Just four weeks ago, HBO set up shop in Washington with a “Boxing After Dark” show that featured a heavyweight matchup between Washington’s Tony Thompson and contender Luis Ortiz and a welterweight title bout between Jesse Vargas and Sadam Ali.

Four weeks from now, on April 30, Showtime Boxing returns to the D.C. Armory with super middleweight title co-main events — Badou Jack defending his WBC 154-pound championship against former champion Lucian Bute and IBF titleholder James DeGale defending his belt against Rogelio Medina.

Two weeks later, the D.C. Armory will be the site of yet another nationally televised show, this one on BET and starring hometown welterweight title contender Dusty Hernandez-Harrison.

Off the national stage, there’s a local show on April 9 by Jeter Promotions at the ABC Sports Complex in Springfield, Virginia.

The very active and successful local amateur boxing program, the Washington Golden Gloves, will be hosting its finals Saturday night at Rosecroft Raceway in Fort Washington, along with a harness racing program that night as well. Amateur boxing returns to Rosecroft on April 30 for the Golden Gloves regional championships.

Is it 1947?

I’d venture to say that there will be more live boxing in the area over the next six weeks than there will NBA playoff games.

Friday night’s Spike card at the D.C. Armory is a Mayweather Promotions event and is expected to include the presence of boxing great Floyd Mayweather, although not in the ring.

“D.C. isn’t a good city, it’s a great city,” Mayweather said at the press conference announcing the fight. “We couldn’t choose a better place to have the fight.”

Mayweather hasn’t fought since September, when he beat Andre Berto by unanimous decision for his 49th career win — with zero defeats. That fight followed his win over Manny Pacquiao last May in the long-awaited showdown — a fight that proved to be a lucrative but disappointing bout.

It is a homecoming for Leonard Ellerbe, a Washington native and former local fighter who has been Mayweather’s friend and right-hand man and is the CEO of Mayweather Promotions.

The show is a “Premiere Boxing Champions” telecast, the controversial and ambitious television campaign by the behind-the-scenes power broker in boxing, Al Haymon.

The last time a PBC show was in the area, it left carnage in its wake.

Local lightweight contender Anthony Peterson — who is scheduled to face Sameul Neequaye in a scheduled 10-round bout on Friday — compared boxing to organized crime after dispatching of an opponent who had no business being in the ring in just one round on that show at EagleBank Arena in Fairfax in October.

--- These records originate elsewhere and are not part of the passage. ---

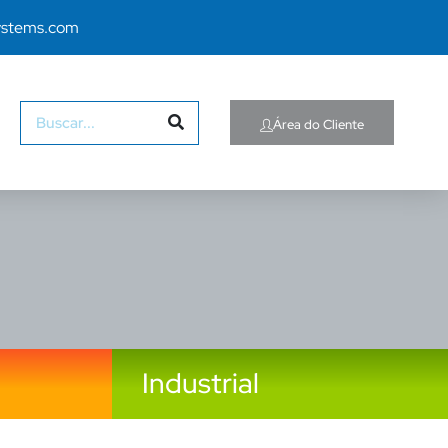
ystems.com
Área do Cliente
Industrial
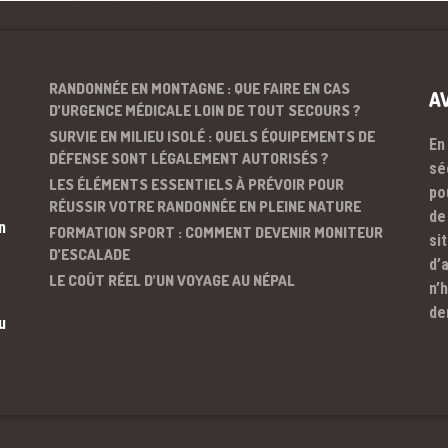
RANDONNÉE EN MONTAGNE : QUE FAIRE EN CAS
A
D’URGENCE MÉDICALE LOIN DE TOUT SECOURS ?
SURVIE EN MILIEU ISOLÉ : QUELS ÉQUIPEMENTS DE
En
DÉFENSE SONT LÉGALEMENT AUTORISÉS ?
sé
LES ÉLÉMENTS ESSENTIELS À PRÉVOIR POUR
po
RÉUSSIR VOTRE RANDONNÉE EN PLEINE NATURE
de
n
FORMATION SPORT : COMMENT DEVENIR MONITEUR
si
D’ESCALADE
d’
LE COÛT RÉEL D’UN VOYAGE AU NÉPAL
n’
de
u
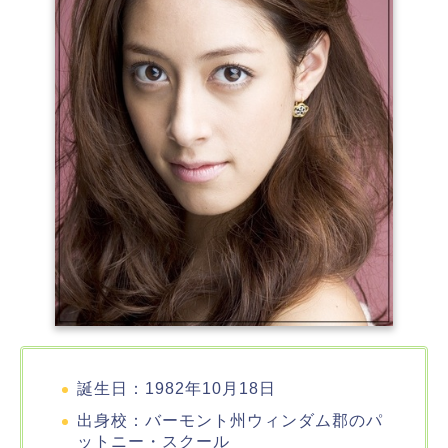
誕生日：1982年10月18日
出身校：バーモント州ウィンダム郡のパ
ットニー・スクール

He proved to be prophetic, since it got far worse — and tragic — after that. Welterweight Pritchard Colon collapsed after a foul-filled, nine-round bout against Terrel Williams in which the 23-year-old Colon took repeated blows to the back of the head. Colon wound up in a coma and had to undergo emergency surgery at Inova Fairfax Hospital. He has remained in a coma and last month had another surgery.

In keeping with the theme of organized crime, Friday night’s main attraction, Broner is facing arrest back in Cincinnati, where a warrant was recently issued charging the fighter with felonious assault and aggravated robbery in connection with a Jan. 21 incident outside a bowling alley.

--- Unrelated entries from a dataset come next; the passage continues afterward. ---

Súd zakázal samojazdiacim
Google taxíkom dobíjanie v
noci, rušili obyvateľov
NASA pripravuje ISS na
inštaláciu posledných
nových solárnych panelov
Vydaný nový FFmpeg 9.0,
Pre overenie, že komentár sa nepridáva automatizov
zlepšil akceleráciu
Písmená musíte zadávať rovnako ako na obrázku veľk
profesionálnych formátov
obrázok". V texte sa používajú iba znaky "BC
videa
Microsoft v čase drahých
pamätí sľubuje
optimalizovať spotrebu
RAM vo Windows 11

The fight is still going on, though, because apparently there is no extradition treaty between Washington and Ohio.

“I love training camp in D.C. because it takes me out of my element,” Broner told reporters during training. “I can get rid of the distractions and focus on boxing.”

Warrants can be distracting.

That’s boxing, though. It ain’t the circus or “Disney On Ice” — and it is on an extended run in Washington.

• Thom Loverro is co-host of “The Sports Fix,” noon to 2 p.m. daily on ESPN 980 and espn980.